Adaptive Batch-Wise Sample Scheduling for Direct Preference Optimization
Zixuan Huang, Yikun Ban, Lean Fu, Xiaojie Li, Zhongxiang Dai, Jianxin Li, Deqing Wang
TL;DR
This work addresses the data-quality bottleneck in Direct Preference Optimization (DPO) by introducing SamS, a lightweight, batch-wise sample scheduler that dynamically selects training samples based on the evolving internal states of the language model, cast as a contextual bandit with a lagged training update and an auxiliary exploration network. SamS computes a composite reward from batch-level learning progress and per-sample uncertainty and preference margins, guiding adaptive subset selection without modifying the core DPO objective. Empirically, integrating SamS into DPO yields consistent improvements across AlpacaEval 2 and MT-Bench, demonstrates robustness to label noise, and reduces memory overhead compared with data pre-selection baselines.

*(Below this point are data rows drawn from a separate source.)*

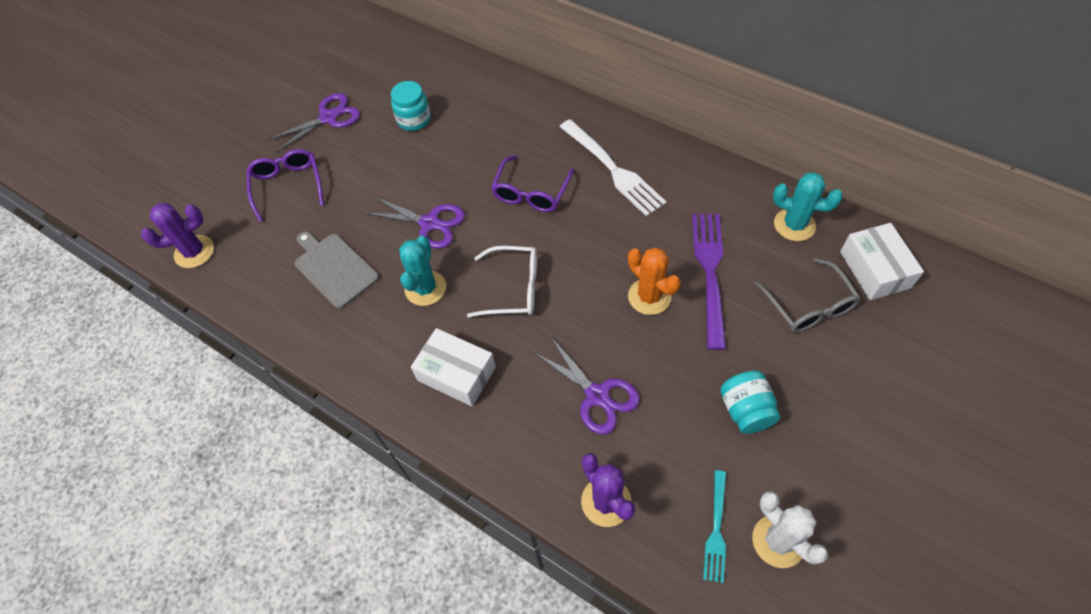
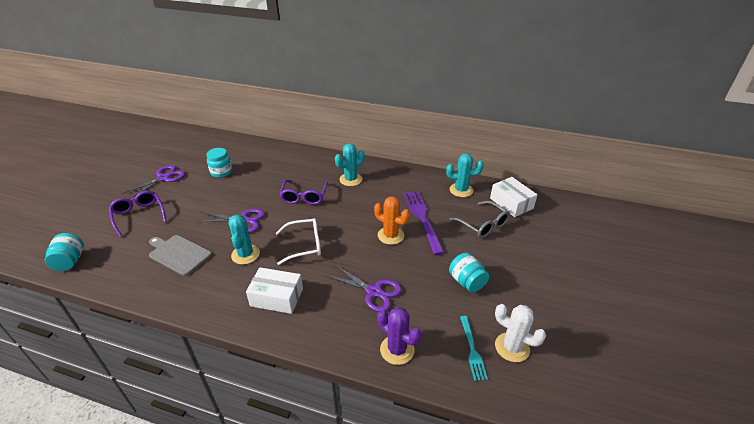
camera: 20 degrees left, 20 degrees down
(194, 252) = (70, 261): purple cactus -> turquoise jar
(613, 169) = (351, 179): white fork -> turquoise cactus

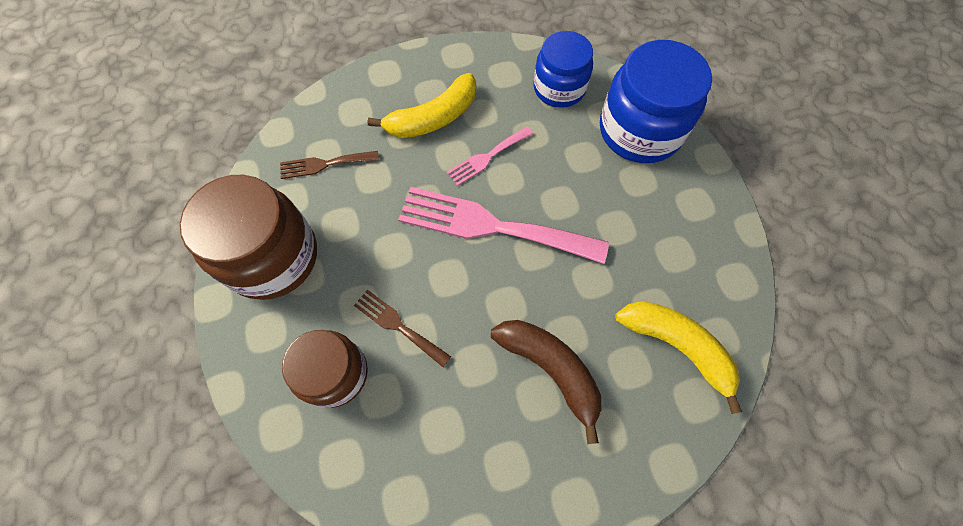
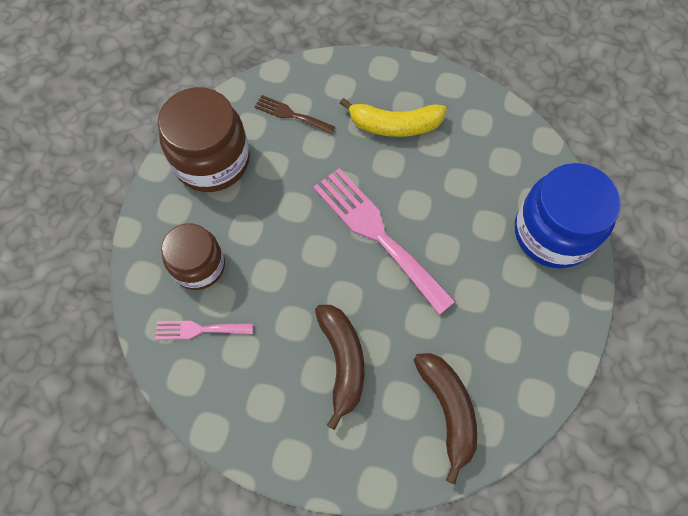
camera: 35 degrees right, 0 degrees up
(398, 325) = (261, 261): brown fork -> none
(487, 157) = (413, 180): pink fork -> pink fork (199, 329)
(559, 88) = (512, 159): blue jar -> none
(677, 346) = (447, 410): yellow banana -> brown banana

The approach promises to generalize to RLHF and other supervised learning settings, enabling more efficient and stable alignment with human preferences.
Abstract
Direct Preference Optimization (DPO) has emerged as an effective approach for aligning large language models (LLMs) with human preferences. However, its performance is highly dependent on the quality of the underlying human preference data. To address this bottleneck, prior work has explored various data selection strategies, but these methods often overlook the impact of the evolving states of the language model during the optimization process. In this paper, we introduce a novel problem: Sample Scheduling for DPO, which aims to dynamically and adaptively schedule training samples based on the model's evolving batch-wise states throughout preference optimization. To solve this problem, we propose SamS, an efficient and effective algorithm that adaptively selects samples in each training batch based on the LLM's learning feedback to maximize the potential generalization performance. Notably, without modifying the core DPO algorithm, simply integrating SamS significantly improves performance across tasks, with minimal additional computational overhead. This work points to a promising new direction for improving LLM alignment through batch-wise sample selection, with potential generalization to RLHF and broader supervised learning paradigms.